My pronouns are she/her


Ecology, Biogeography, Taxonomy and Systematics of the Mahogany family (Meliaceae), Tropical willows (Salicaceae) and Achariaceae in SE Asia, Australasia and the western Pacific.
Frugivores and seed dispersal, especially in the tropics. Most recently supervisor, jointly with Stephen Harris, of MBiol 4th-year project on fruit-feeding in lemurs in Madagascar.

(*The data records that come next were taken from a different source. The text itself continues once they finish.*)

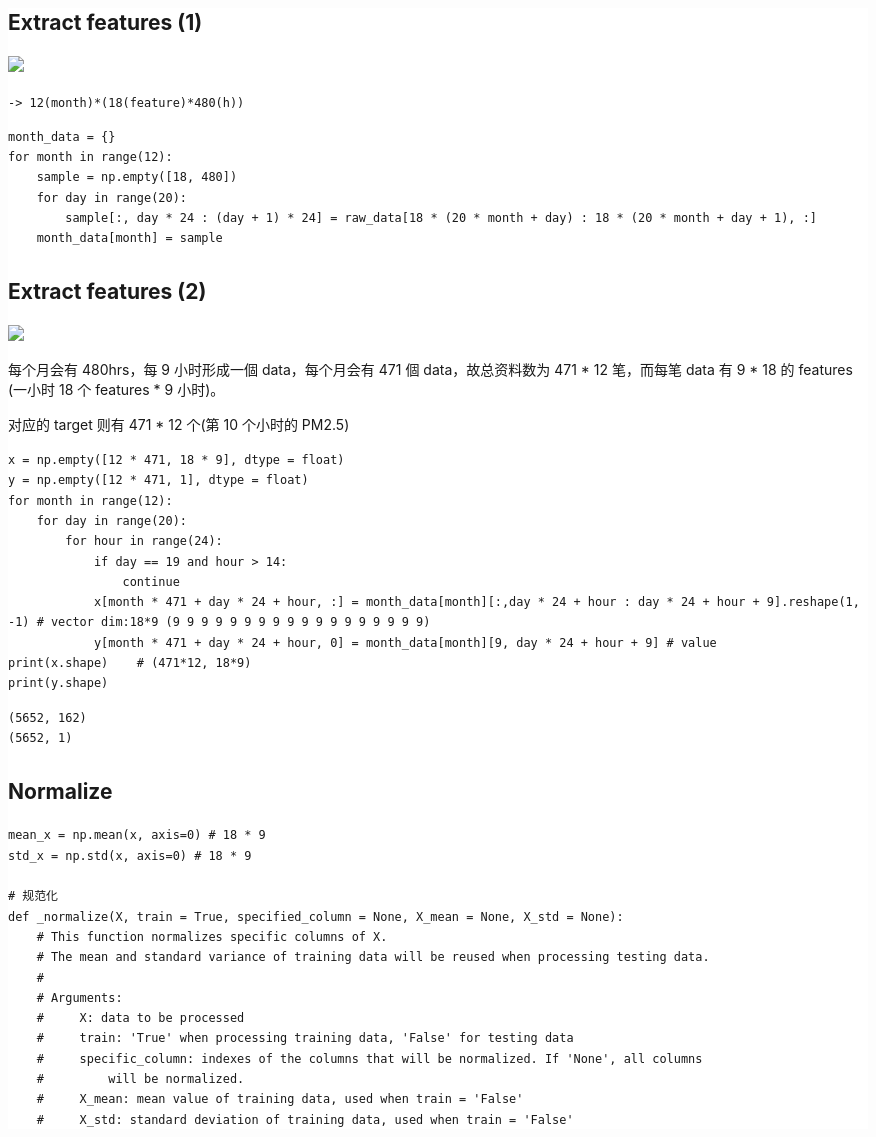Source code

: 

## Extract features (1)


![](https://drive.google.com/uc?id=1LyaqD4ojX07oe5oDzPO99l9ts5NRyArH)

 `-> 12(month)*(18(feature)*480(h))`


```
month_data = {}
for month in range(12):
    sample = np.empty([18, 480])
    for day in range(20):
        sample[:, day * 24 : (day + 1) * 24] = raw_data[18 * (20 * month + day) : 18 * (20 * month + day + 1), :]
    month_data[month] = sample
```

## Extract features (2)

![](https://drive.google.com/uc?id=1wKoPuaRHoX682LMiBgIoOP4PDyNKsJLK)

每个月会有 480hrs，每 9 小时形成一個 data，每个月会有 471 個 data，故总资料数为 471 * 12 笔，而每笔 data 有 9 * 18 的 features (一小时 18 个 features * 9 小时)。

对应的 target 则有 471 * 12 个(第 10 个小时的 PM2.5)


```
x = np.empty([12 * 471, 18 * 9], dtype = float)
y = np.empty([12 * 471, 1], dtype = float)
for month in range(12):
    for day in range(20):
        for hour in range(24):
            if day == 19 and hour > 14:
                continue
            x[month * 471 + day * 24 + hour, :] = month_data[month][:,day * 24 + hour : day * 24 + hour + 9].reshape(1, -1) # vector dim:18*9 (9 9 9 9 9 9 9 9 9 9 9 9 9 9 9 9 9 9)
            y[month * 471 + day * 24 + hour, 0] = month_data[month][9, day * 24 + hour + 9] # value
print(x.shape)    # (471*12, 18*9)
print(y.shape)
```

    (5652, 162)
    (5652, 1)


## Normalize 


```
mean_x = np.mean(x, axis=0) # 18 * 9 
std_x = np.std(x, axis=0) # 18 * 9 

# 规范化
def _normalize(X, train = True, specified_column = None, X_mean = None, X_std = None):
    # This function normalizes specific columns of X.
    # The mean and standard variance of training data will be reused when processing testing data.
    #
    # Arguments:
    #     X: data to be processed
    #     train: 'True' when processing training data, 'False' for testing data
    #     specific_column: indexes of the columns that will be normalized. If 'None', all columns
    #         will be normalized.
    #     X_mean: mean value of training data, used when train = 'False'
    #     X_std: standard deviation of training data, used when train = 'False'
```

My research is in plant species radiations, biodiversity, classification, tropical rain forest regeneration, interactions between plants and animals in the tropical rain forest ecosystem and historical biogeography of the Indo-Australasian Archipelago. The empirical base for this research is the largest genus in the mahogany family, Aglaia, with almost 130 accepted species, ranging from India to the western Pacific and equally well represented at the species level on the two sides of one of the world’s major faunal boundaries, Wallace’s Line. The region Wallacea represents the collision zone of four tectonic plates and is where the Laurasian and Gondwanan faunal regions meet and intermingle to a limited degree. Species radiations in plant groups like Aglaia, that have successfully and repeatedly crossed the deep oceanic divides between these tectonic plates, represent a rich resource for exploring the history of evolution of new species and the factors that might have driven such allopatric speciation. I collaborate with molecular biologists, taxonomists, phytochemists, ecologists and dispersal biologists from Australia, Germany, Austria, U.S., Singapore, Thailand and India, who base their research partly on my publications and my knowledge of these trees.